About this exercise
Find the word "size" in the material below and gather every line that contains it.

Data for this task
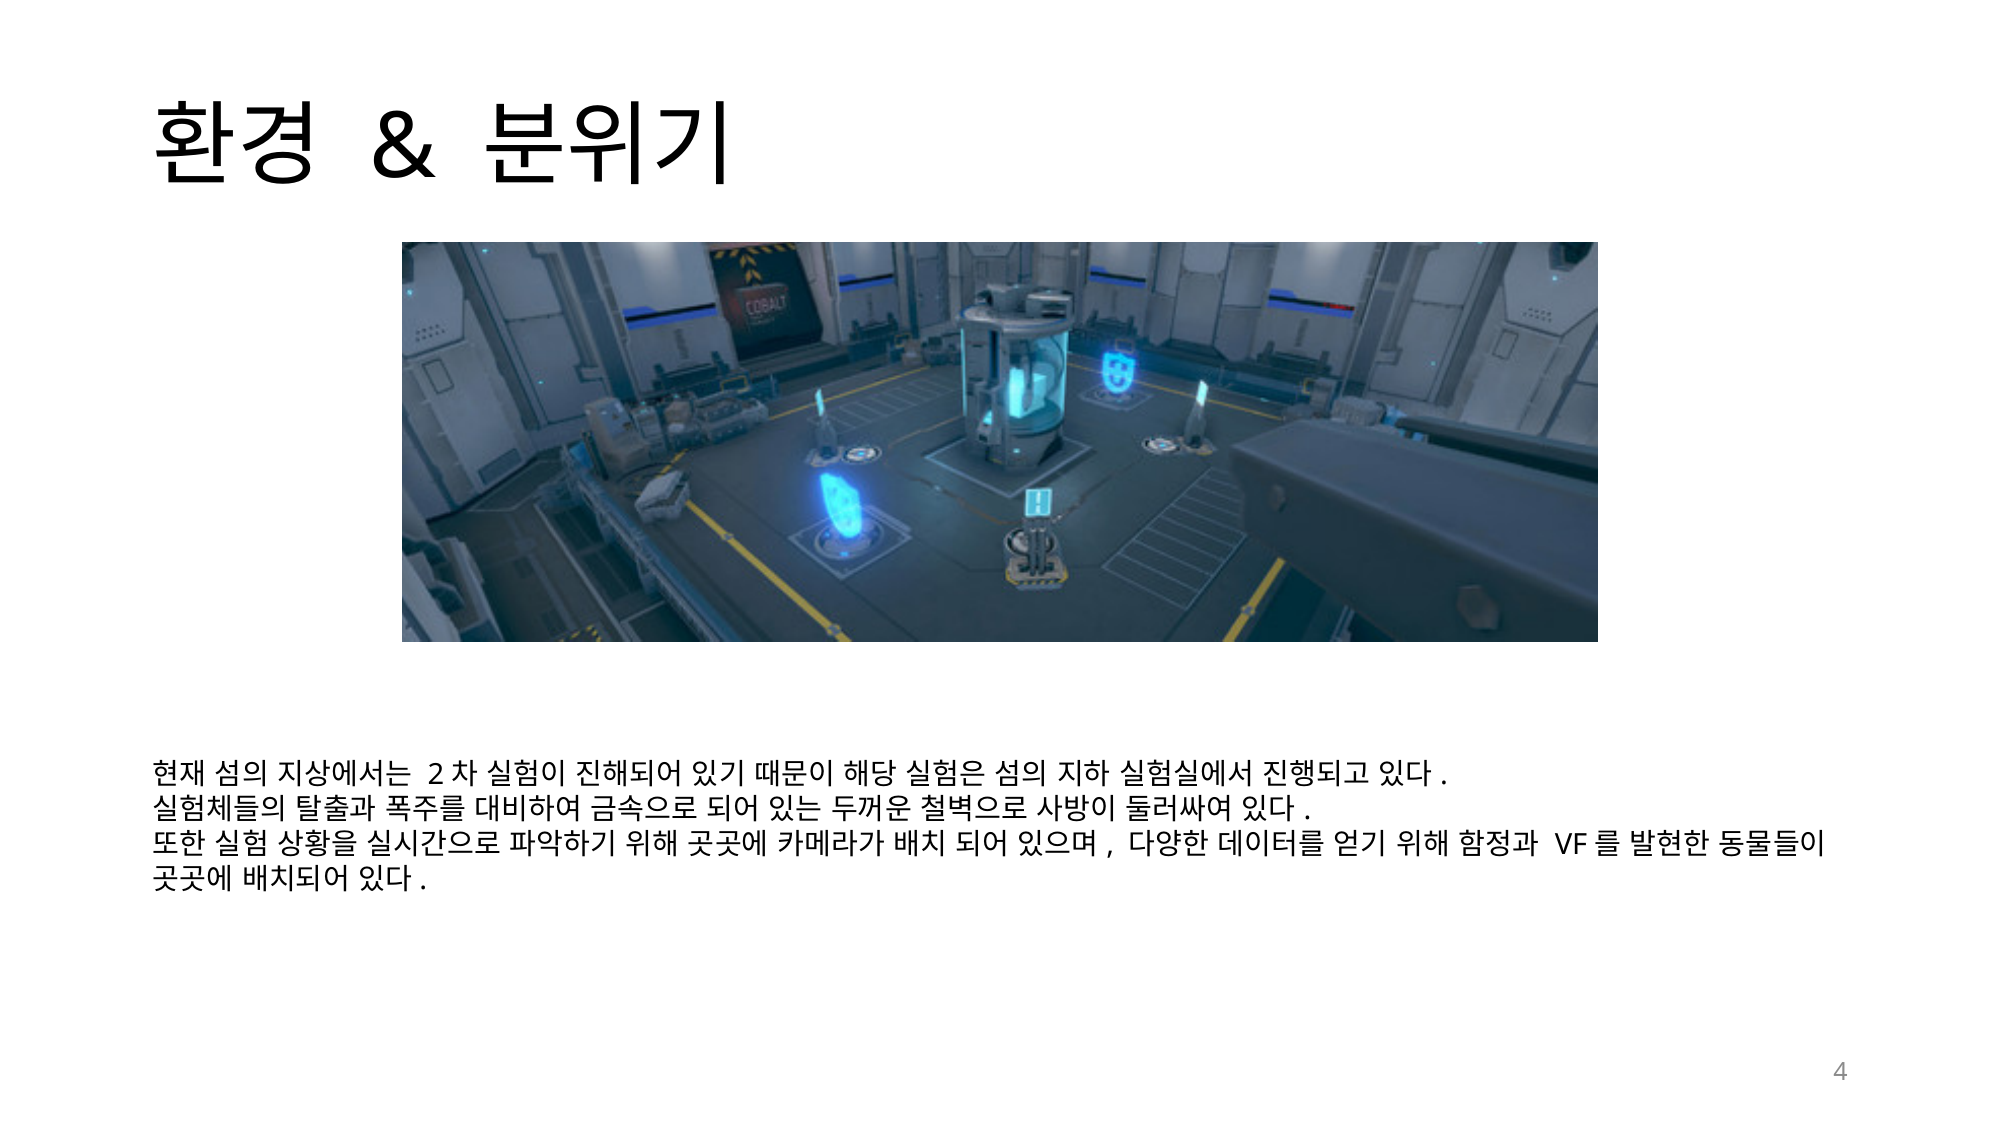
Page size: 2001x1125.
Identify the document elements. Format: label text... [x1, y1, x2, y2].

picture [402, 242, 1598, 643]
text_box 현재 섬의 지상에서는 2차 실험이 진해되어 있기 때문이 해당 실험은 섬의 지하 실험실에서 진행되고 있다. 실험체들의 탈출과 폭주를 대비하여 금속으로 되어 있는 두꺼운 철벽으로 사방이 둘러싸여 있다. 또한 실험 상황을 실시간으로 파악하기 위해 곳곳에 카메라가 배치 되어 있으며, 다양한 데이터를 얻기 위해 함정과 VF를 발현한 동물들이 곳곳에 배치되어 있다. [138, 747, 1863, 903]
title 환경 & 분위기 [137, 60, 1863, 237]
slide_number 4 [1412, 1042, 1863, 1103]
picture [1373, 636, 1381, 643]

...

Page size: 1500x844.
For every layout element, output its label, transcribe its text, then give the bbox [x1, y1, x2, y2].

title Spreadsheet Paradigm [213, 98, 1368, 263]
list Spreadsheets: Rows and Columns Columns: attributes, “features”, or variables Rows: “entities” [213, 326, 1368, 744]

Output below
Page size: 2001x1125.
Page size: 1500x844.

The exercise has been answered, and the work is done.